Hacker News new | ask | show | jobs
by nprateem 883 days ago
I know I'm replying to a troll comment, but:

> “I have data and I know SQL. What is it about your database that makes retrieving it better?”

Because my data comes from a variety of unstructured, possibly dirty sources which need cleaning and transforming before they can be made sense of.

2 comments

> Because my data comes from a variety of unstructured, possibly dirty sources which need cleaning and transforming before they can be made sense of.

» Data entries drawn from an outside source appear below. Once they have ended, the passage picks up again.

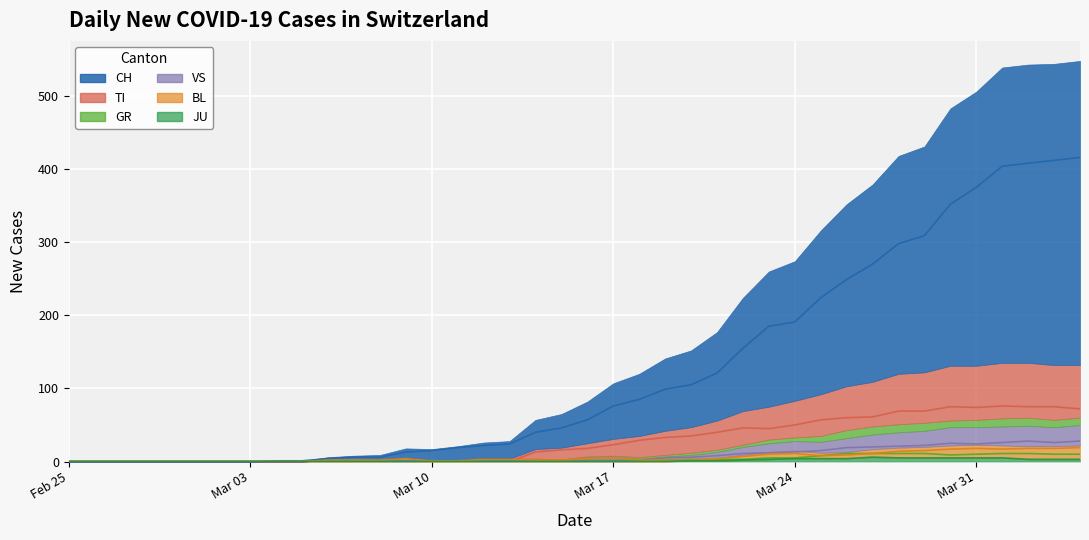

The VS series shows 17 at 37. True or false?

False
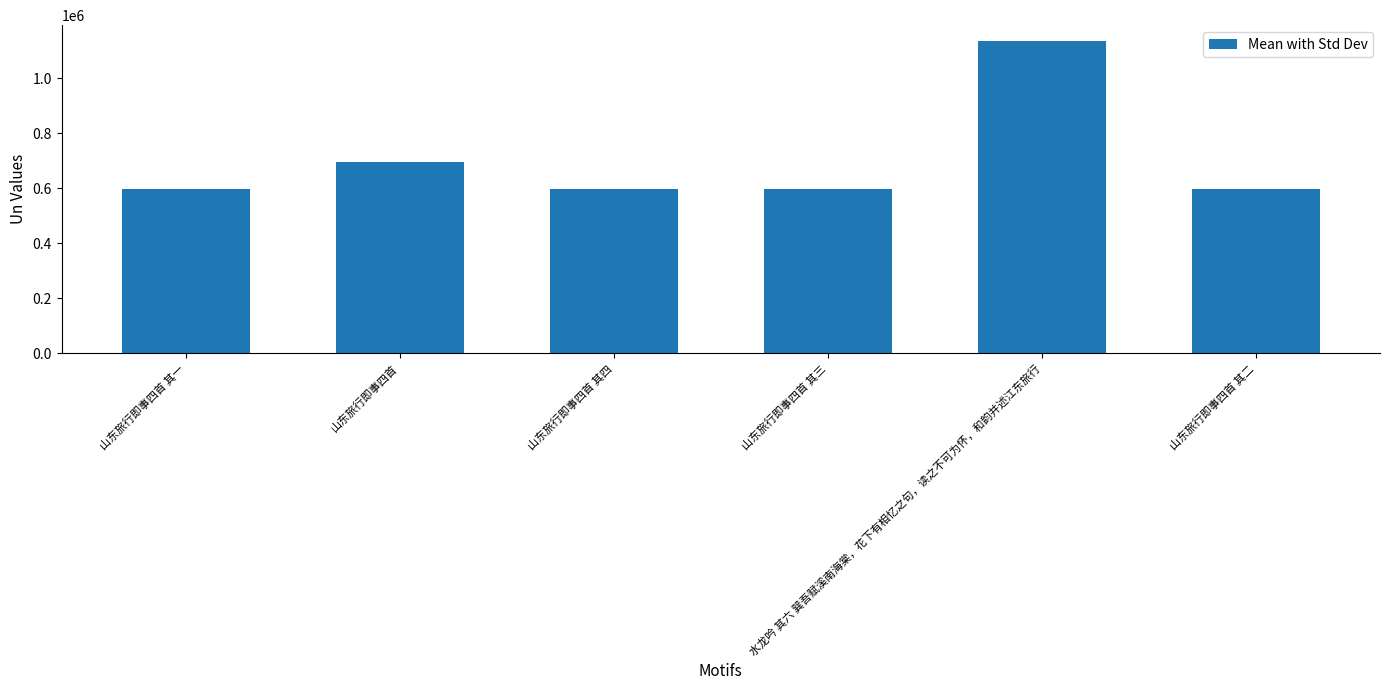

What is the label of the 5th bar from the left?

水龙吟 其六 巽吾赋溪南海棠，花下有相忆之句，读之不可为怀，和韵并述江东旅行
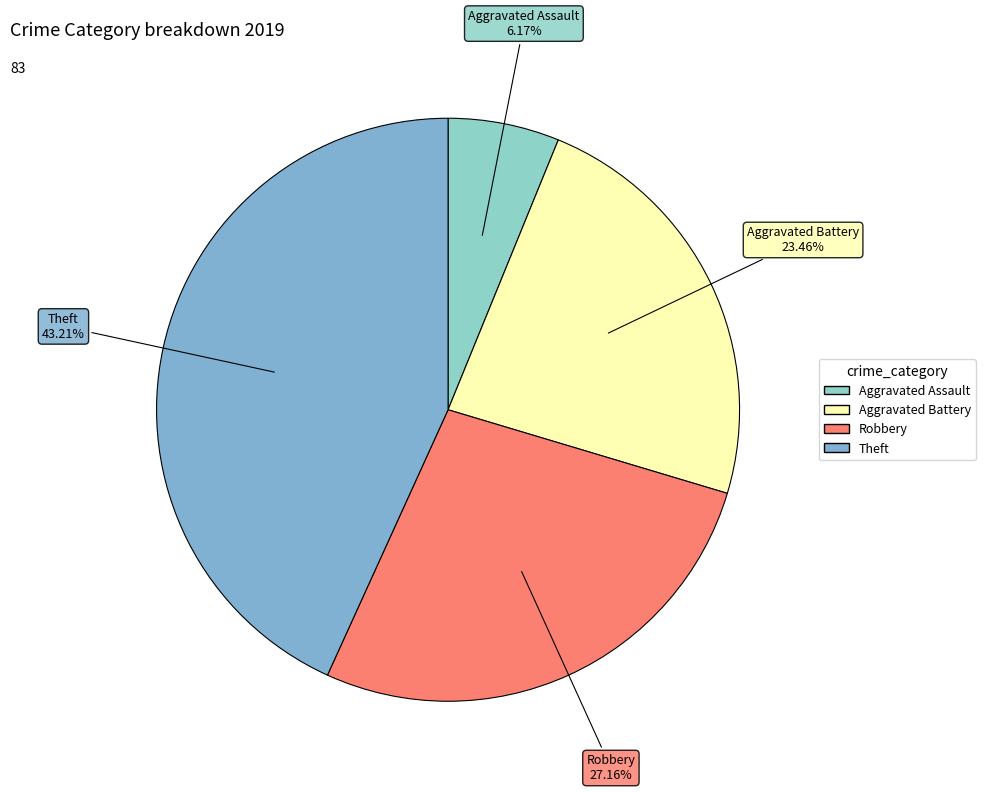

To the nearest percent, what is the difference between the Aggravated Assault and Theft slice percentages?

37%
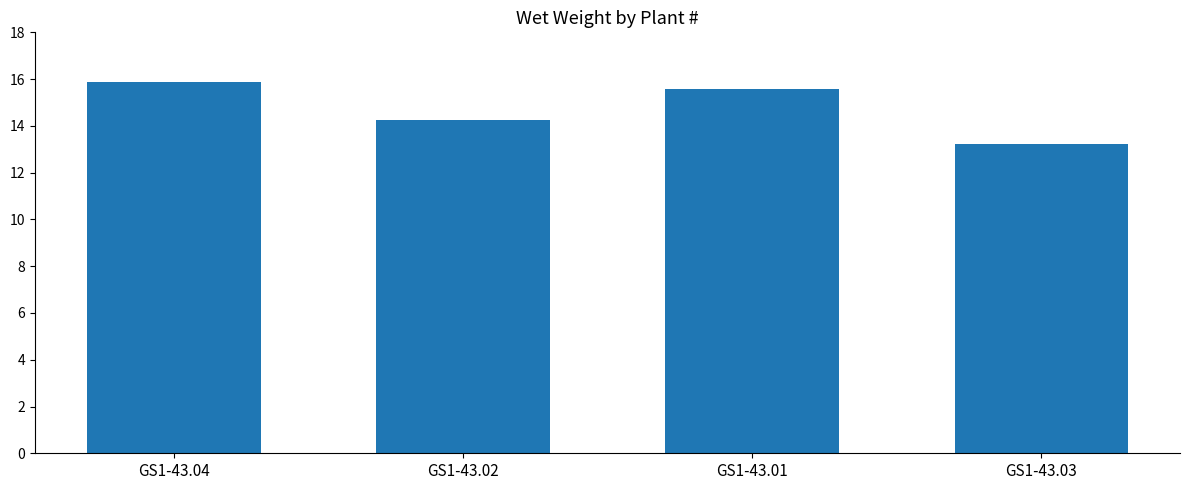

True or false: the data shows 4.1 at GS1-43.04.

False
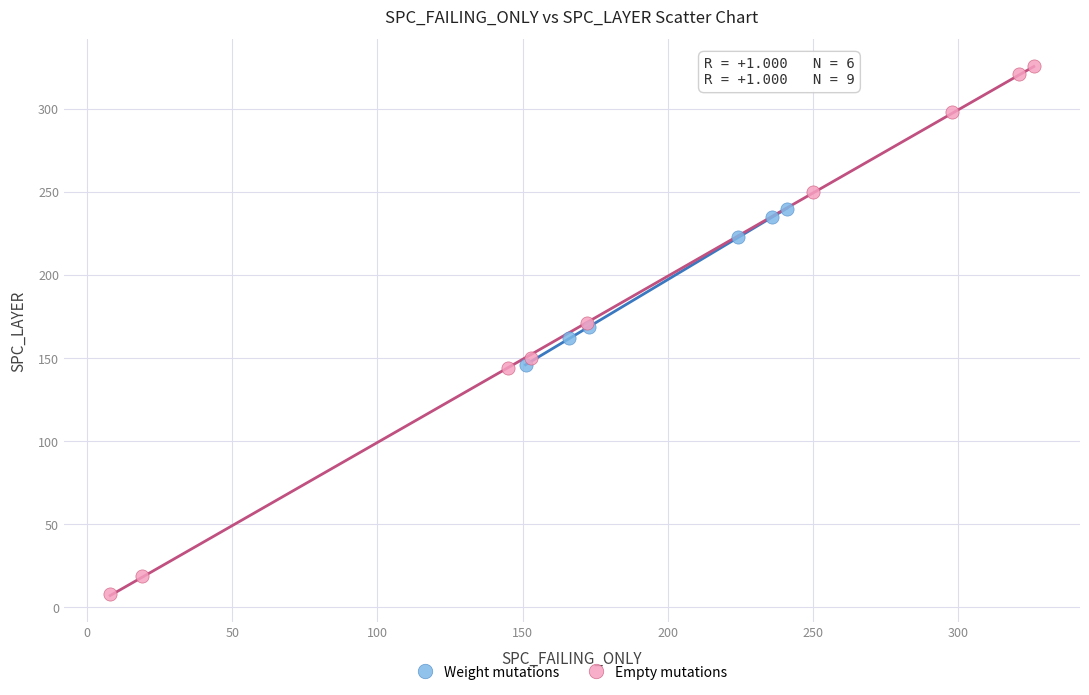

Which series contains the highest Y value?

Empty mutations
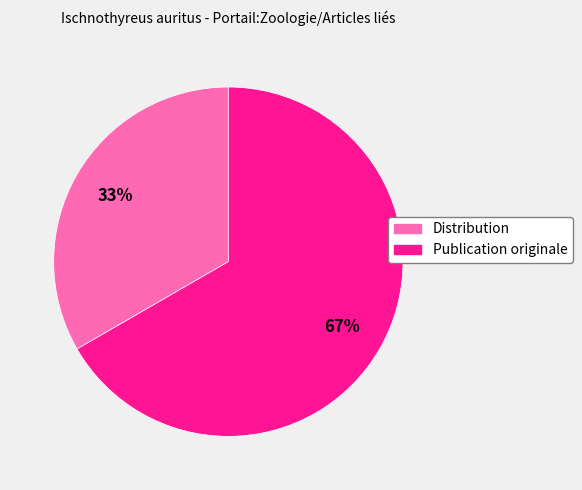

How many segments does this pie chart have?

2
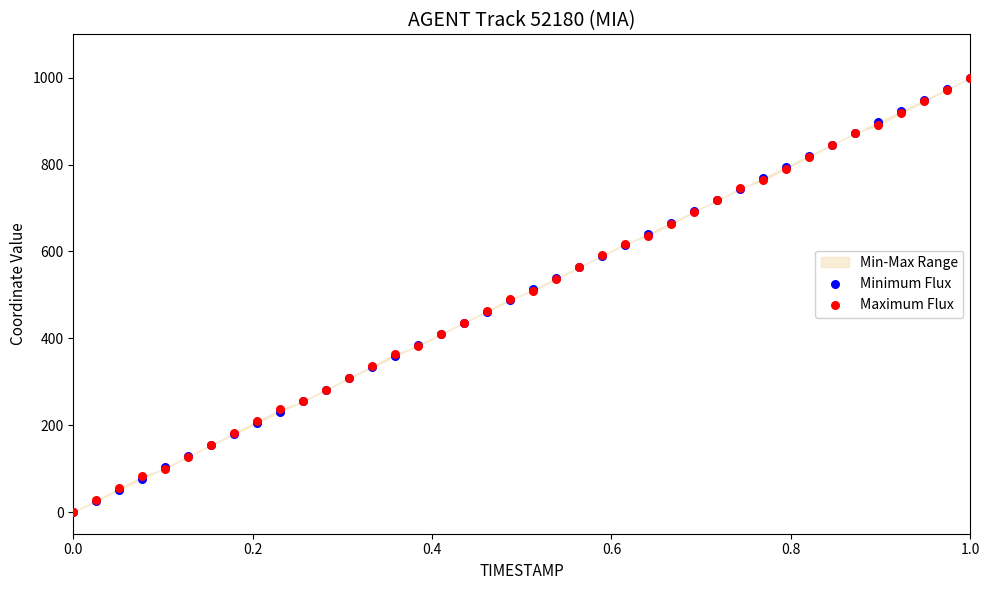

Which series has the widest spread of Y values?

Minimum Flux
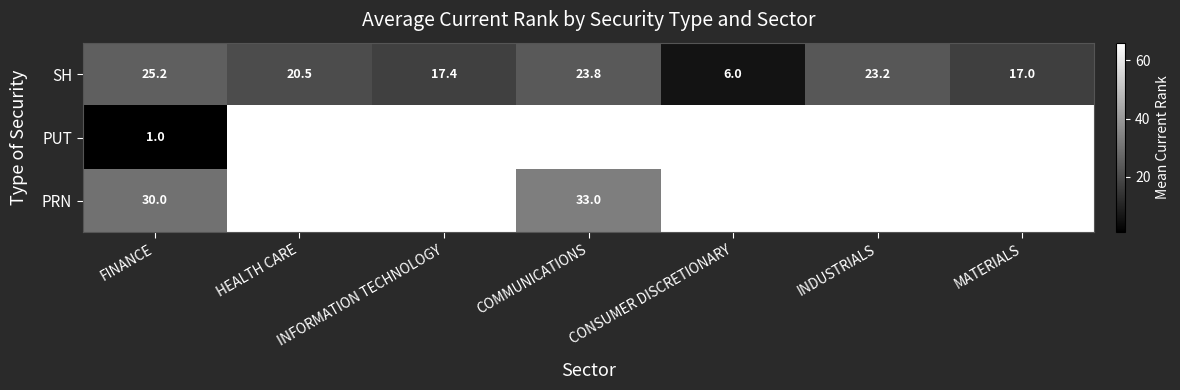

Is it true that SH equals 26.4 at INFORMATION TECHNOLOGY?

False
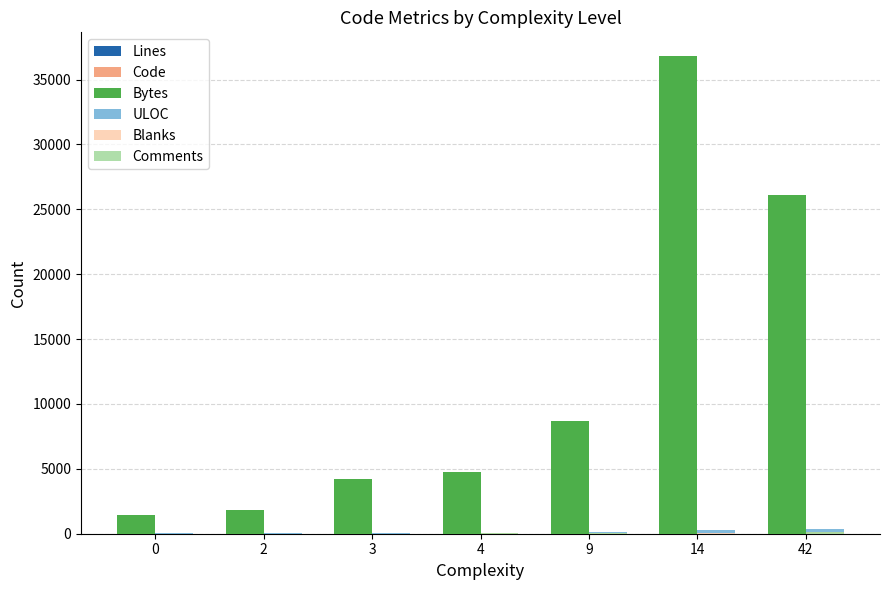

Which series has the largest total across all categories?

Bytes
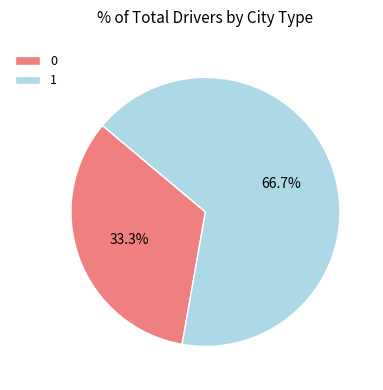

What is the total percentage of 0 and 1?

100.0%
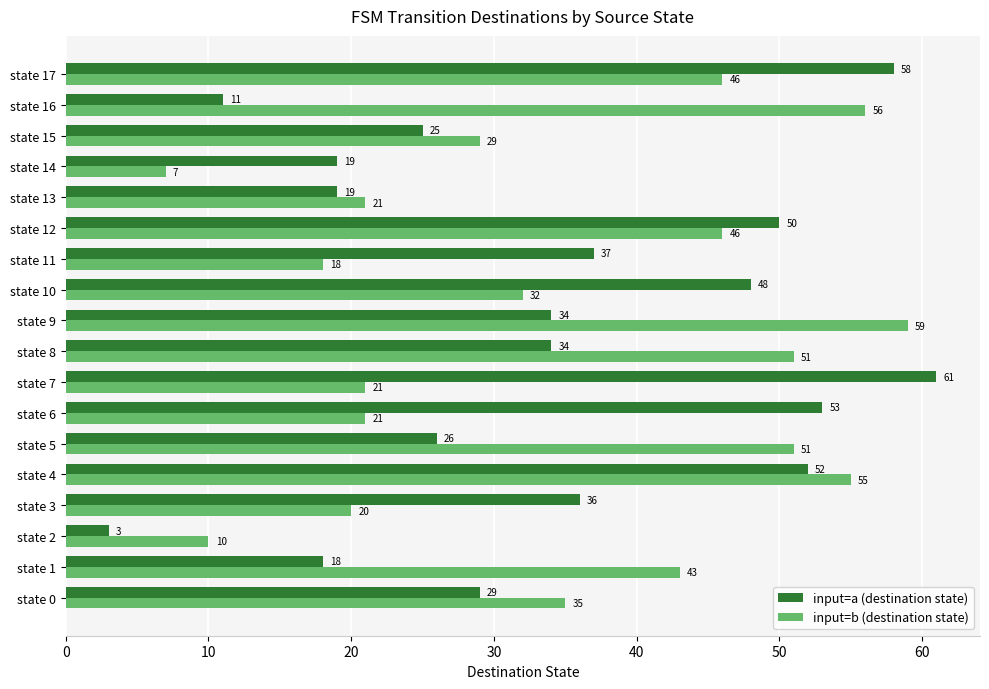

Rank the series by their average value, from highest to lowest.

input=b (destination state), input=a (destination state)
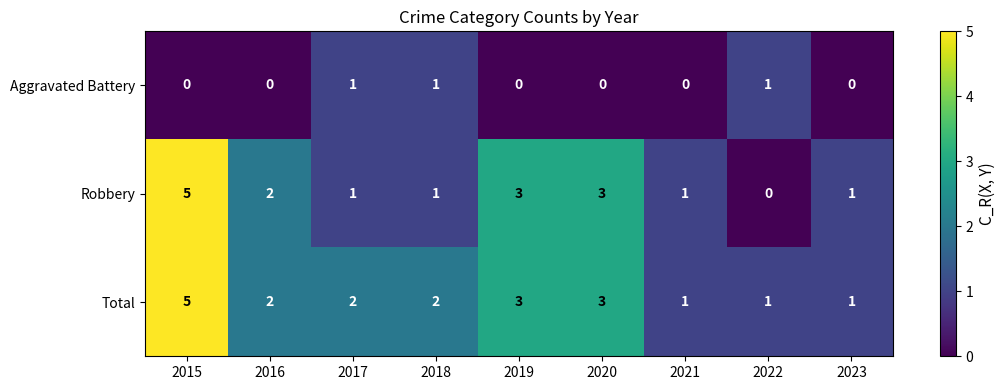

Which label corresponds to the largest value in the chart?

2015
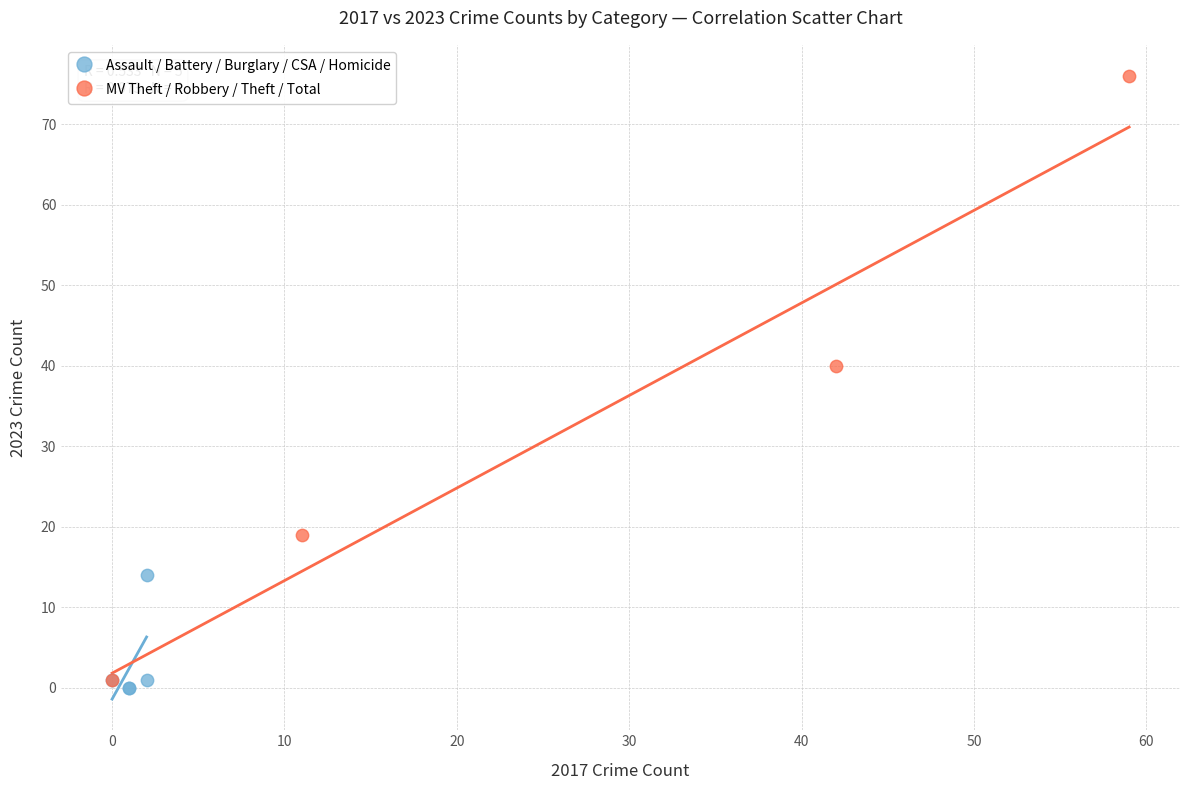

Which series contains the highest Y value?

MV Theft / Robbery / Theft / Total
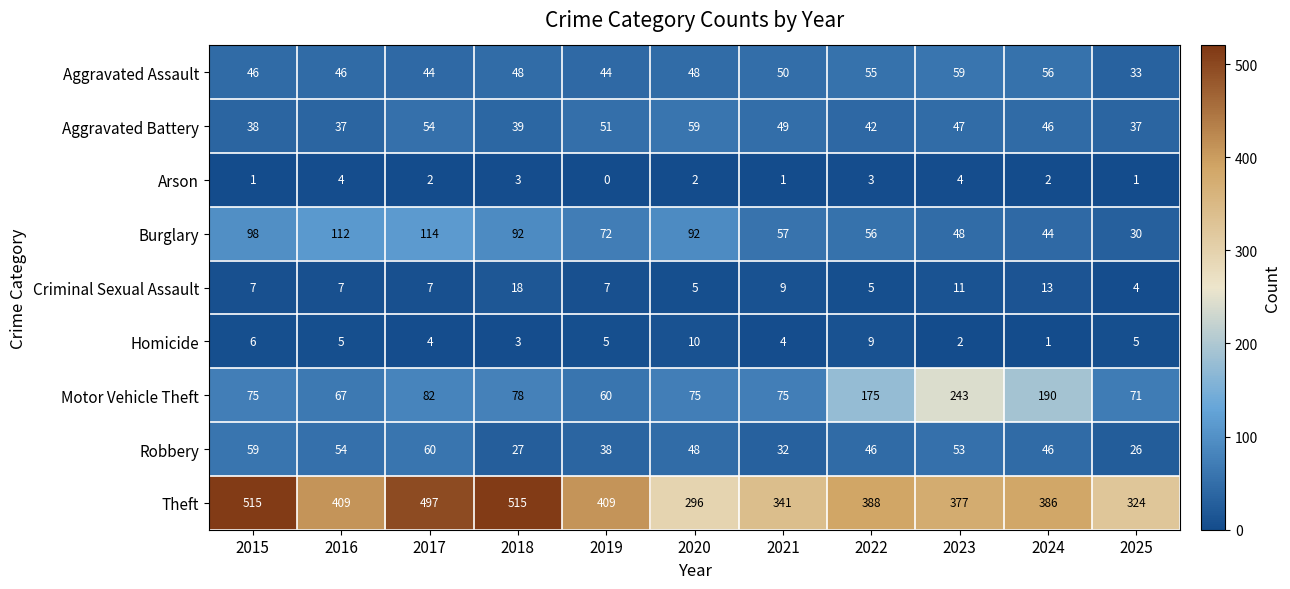

How many series are shown in this chart?

9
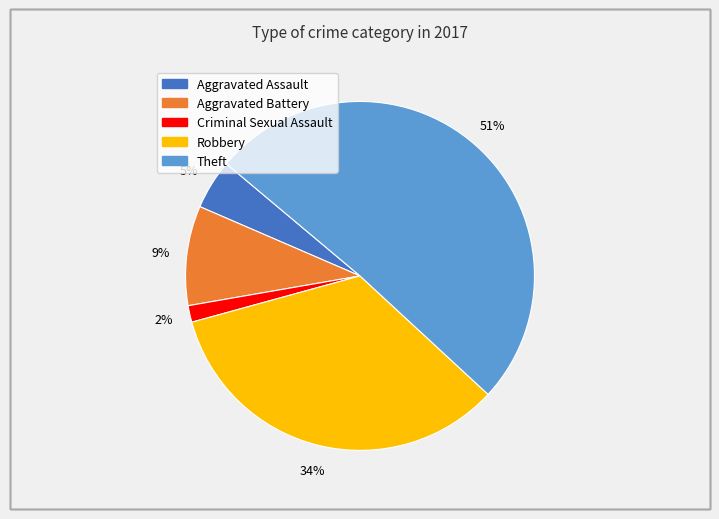

Is there any slice that represents more than half of the pie?

Yes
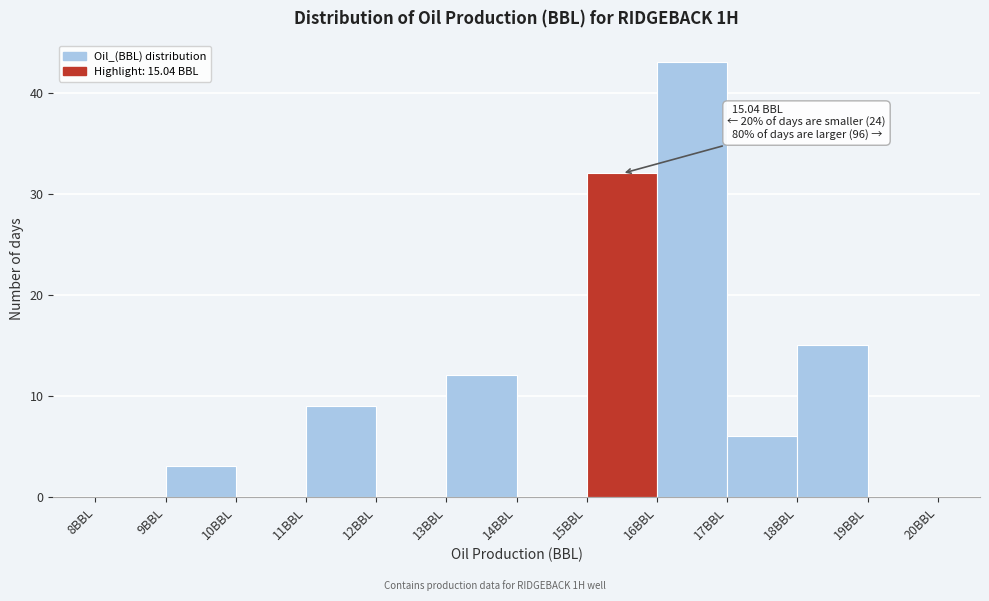

Which range on the x-axis has the tallest bar?

16 to 17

Seattle data guy had a great end of year top 10 memes post recently and one of them went like this

> oh cool you’ve hired a data scientist. so you have a collection of reliable and easy to query data sources, right?

> …

> you do have a collection of reliable and easy to query data sources, right?

—-

Like, most of the time in businesses… if the data can’t be queried with SQL then it’s not ready to be used by the rest of the business. Whether that’s for dashboards, monitoring, downstream analytics or reporting. Data engineers do the dirty data cleaning. Data scientists do the actual science.

That’s what I took from the parent at least.

YMMV obviously depending on your domain. ML being a good example where things like end to end speech-to-text operates on wav files directly.

That's true. With dbt (=SQL+Jinja-Templating in an opionated framework) a large SQL codebase actually becomes maintainable. If in any way possible I'll usually load my raw data in an OLAP table (Snowflake, BigQuery) and do all the transforms there. At least for JSON data that works really well. Combine it with dbt tests and you're safe.

See https://www.getdbt.com/

It's amazing that you think I'm trolling! The #1 way to get more customers of something as extreme as a new database is to use the tool that potential customers already know and have integrated into their systems. That's SQL. The same logic is for any new paradigm.

Ignore that statement, and fight the uphill battle.